Processing Arpege required a number of steps, as the model output was attuned to the operational culture of the operational (Weather Centers). The first step was to run fortran code made available by CNRM (Ludovic Auger) to preprocess the data from MeteoFrance GRIB to ECMWF GRIB:
/work/ka1081/DYAMOND/PostProc/Utilities/gribmf2ecmwf $fin $tmp1
This creates a Grid file, but it is not readable by the present version of CDO. To work on these GRIB files use the ecCodes package (version 2.7.0) developed and distributed by ECWMF. A build is provided in
/work/ka1081/DYAMOND/PostProc/Utilities/eccodes-2.7.0-Source/build/bin/
Some useful tools are grib_ls and grib_dump, where grib_ls will give you a variable listing of the file it operates on. Here using grib_ls to inspect a 2D file (first processed with gribmf2ecmwf) will identify the variable in position 5 as LSWP (large-scale water precipitation). This variable can be extracted into a CDO parseable file using the ecCodes grib_copy utility:
/work/ka1081/DYAMOND/PostProc/Utilities/eccodes-2.7.0-Source/build/bin/grib_copy -w count=5 $tmp1 $tmp1.grb
This file ($tmp1.grb) can then be operated on like every other grib file; remapping requires the weights and desired grid, but follows like for other variables, with the grid files and weights specified as shown here.
cdo -f nc4 remap,$GW/0.10_grid.nc,$GW/ARPEGE-2.5km_0.10_grid_wghts.nc -setgrid,$GW/griddes.arpege1 -setgridtype,regular $tmp1.grb fout.nc
Processing of 3D ICON output is relatively simple because CDOs are designed to work for ICON output. It is generally a good idea to start with ICON before converting or working with the 3D output of the other models.
If only a certain level is of relevance, this can be extracted with, e.g.,
cdo -P 12 sellevidx,30 /work/ka1081/DYAMOND/ICON-5km/nwp_R2B09_lkm1006_atm_3d_t_ml_20160801T000000Z.grb t_20160801T000000Z.grb
If more levels are needed, 30 can be replaced with a list (30 → 30,31,32 etc.)
Remapping works just like for 2D variables, i.e.,
cdo -P 12 -f nc4 -remap,0.20_grid.nc,ICON_R2B10_0.20_grid_wghts.nc t_20160801T000000Z.grb t_20160801T000000Z.nc
For 3D variables, vertical interpolation is often required. The most accurate command for this is cdo intlevel3d. Please refer to the cdo manual for a description. intlevel3d lets you interpolate from any 3D field, for example, geometric height 'zg' to specified 3D geometric heights. The command cdo ap2hl could also be used to interpolate to height levels, but these would be pressure heights (assuming a constant scale height).
Some other commands that can be useful for 3D data are: merging variables into one file with cdo merge and splitting files into individual timesteps with cdo splithour. This can help reduce the amount of data to what is really needed.
Interpolation can require a large amount of memory. Sometimes it is necessary to make use of mistral's high-memory nodes. This is done by specifying in the batch script header:
#SBATCH --partition=compute2,compute2,prepost,gpu #SBATCH --exclusive
submit the script with:
sbatch --mem=250G -N 1 --exclusive script.sh
IMPORTANT: only do this as a last resort. There are very few graphics nodes and they are needed by others. If you absolutely need to use these nodes, only use 1 or 2 at the same time (otherwise you will receive a phone call ).

Written task -
Do these statements agree with the text on processing model output? 1. The Grid file created by gribmf2ecmwf can be read by the present version of CDO. 2. The command cdo ap2hl interpolates to pressure heights. 3. Any number of graphics nodes may be used at the same time. For each, answer yes or no and quote the deciding words of the text.

Supplied data -
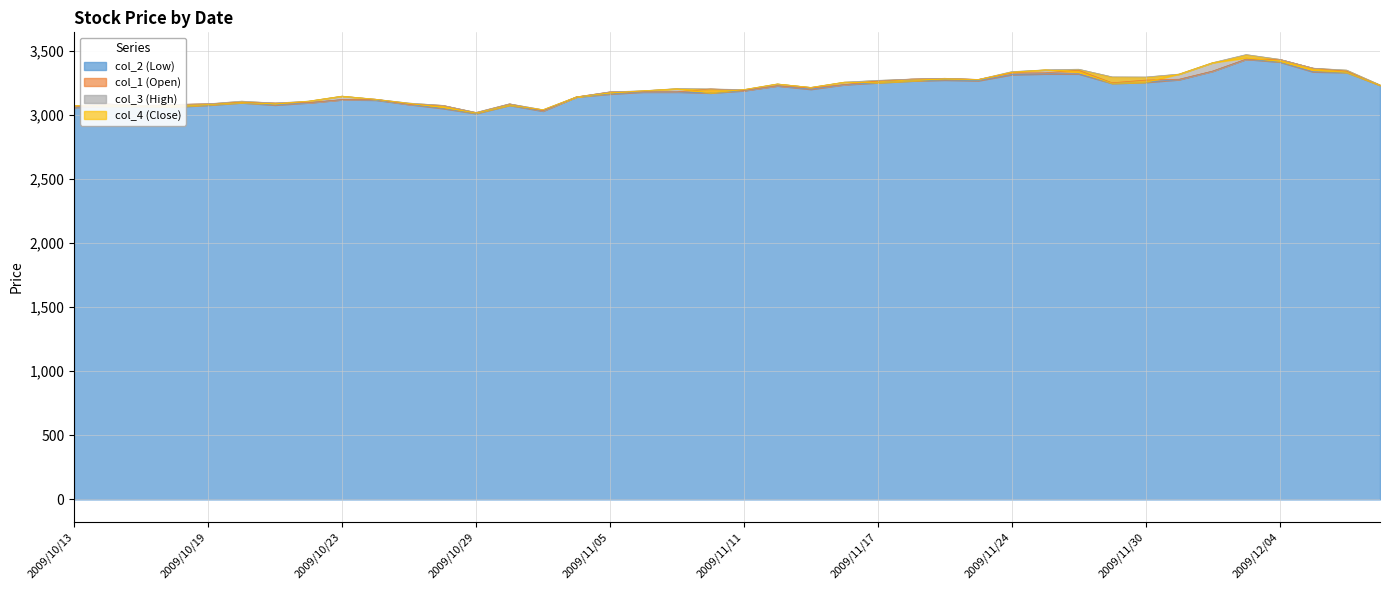

At 2009/10/19, list the series in order from largest to smallest.

col_1 (Open), col_3 (High), col_4 (Close), col_2 (Low)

Solution -
1. No: "it is not readable by the present version of CDO."
2. Yes: "but these would be pressure heights (assuming a constant scale height)."
3. No: "only use 1 or 2 at the same time."